Shares of Cerebras Systems slid 11% to $201.80 after the AI chipmaker's debut quarterly report delivered blockbuster revenue but spooked investors with a margin warning and an earnings-per-share miss. Revenue almost doubled in the company's first report since its May IPO, but the stock fell sharply in extended trading as the company forecast a drop in its gross margin. The selloff landed on top of a brutal day for the sector: the Philadelphia Semiconductor Index tumbled 7.9% as fears over debt-funded AI spending and hawkish Fed signals swept through chip stocks.

  • Revenue Nearly Doubled, But It Wasn't Enough to Hold the Stock

First-quarter revenue totaled $193.4 million, marking a 94% increase from the year-ago period and comfortably beating analyst consensus of $181 million.

For Q2, Cerebras projects core revenue of approximately $194 million, above the Street's $177.7 million estimate. Yet the stock dropped because growth alone does not justify a valuation that entered the print at roughly 90 times sales.

  • The Margin Squeeze Is the Real Story

Cerebras expects Q2 gross margins — the profit left after covering production costs — to land between 36% and 38%, a notable decline from the 47% core gross margin recorded in Q1.

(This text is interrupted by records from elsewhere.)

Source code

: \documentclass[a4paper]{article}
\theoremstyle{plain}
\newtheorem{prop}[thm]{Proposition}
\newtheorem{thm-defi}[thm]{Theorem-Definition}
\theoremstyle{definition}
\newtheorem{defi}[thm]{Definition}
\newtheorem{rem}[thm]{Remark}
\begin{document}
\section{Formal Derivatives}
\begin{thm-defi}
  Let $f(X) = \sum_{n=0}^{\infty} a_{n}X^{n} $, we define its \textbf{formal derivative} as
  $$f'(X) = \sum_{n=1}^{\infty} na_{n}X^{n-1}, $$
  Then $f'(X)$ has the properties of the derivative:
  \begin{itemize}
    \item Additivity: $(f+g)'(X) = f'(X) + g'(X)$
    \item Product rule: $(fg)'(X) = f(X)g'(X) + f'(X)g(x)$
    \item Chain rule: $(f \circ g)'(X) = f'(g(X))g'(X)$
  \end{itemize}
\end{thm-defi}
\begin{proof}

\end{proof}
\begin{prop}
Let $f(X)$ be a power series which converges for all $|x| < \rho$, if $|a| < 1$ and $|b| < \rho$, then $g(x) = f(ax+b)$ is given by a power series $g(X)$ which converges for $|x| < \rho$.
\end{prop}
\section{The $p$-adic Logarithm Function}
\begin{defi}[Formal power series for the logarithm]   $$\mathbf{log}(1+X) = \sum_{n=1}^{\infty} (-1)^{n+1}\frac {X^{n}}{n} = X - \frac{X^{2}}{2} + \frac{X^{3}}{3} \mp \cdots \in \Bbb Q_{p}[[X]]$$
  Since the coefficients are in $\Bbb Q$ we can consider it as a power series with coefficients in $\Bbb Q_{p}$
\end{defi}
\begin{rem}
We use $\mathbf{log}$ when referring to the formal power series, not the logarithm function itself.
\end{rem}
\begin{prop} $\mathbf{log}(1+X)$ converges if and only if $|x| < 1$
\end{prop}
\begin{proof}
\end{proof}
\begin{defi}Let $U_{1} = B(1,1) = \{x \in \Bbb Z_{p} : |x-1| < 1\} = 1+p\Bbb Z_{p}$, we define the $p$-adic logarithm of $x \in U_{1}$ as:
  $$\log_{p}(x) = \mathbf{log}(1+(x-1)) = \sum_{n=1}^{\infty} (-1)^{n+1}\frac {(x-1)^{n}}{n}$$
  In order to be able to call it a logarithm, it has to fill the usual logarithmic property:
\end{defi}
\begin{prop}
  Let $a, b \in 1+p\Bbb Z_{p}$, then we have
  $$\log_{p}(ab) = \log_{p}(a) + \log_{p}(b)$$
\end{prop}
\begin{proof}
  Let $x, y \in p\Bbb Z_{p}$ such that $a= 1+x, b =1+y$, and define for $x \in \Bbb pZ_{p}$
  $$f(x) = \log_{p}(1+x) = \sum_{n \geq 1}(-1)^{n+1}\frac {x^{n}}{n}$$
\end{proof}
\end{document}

The pressure is partly tied to Cerebras' rapid infrastructure buildout; management said temporary third-party capacity costs are weighing on cloud and services margins as it races to fulfill its $20 billion-plus OpenAI contract. The CFO said the company believes it can reach long-term targets of about 60% gross margin and 40% operating margin — but that is a distant promise against near-term compression.

  • Massive Deals Create Concentration Risk

Cerebras is heavily dependent on a very small number of buyers; two clients accounted for approximately 86% of 2025 revenue. The OpenAI and AWS partnerships broaden the roster, but a $20 billion agreement sounds enormous while investors still need to see deployment schedules, revenue recognition and margin behavior over more than one quarter.

  • Short Sellers and a Sector Storm Add Fuel

Short interest, last reported at 17.15% of float as of May 29, 2026, means any negative analyst revisions could amplify selling pressure.

One portfolio manager noted that "news lately about AI raises questions about all the spending that's being done," framing Cerebras' selloff as part of a broader reckoning with AI infrastructure valuations, not just a single-stock event.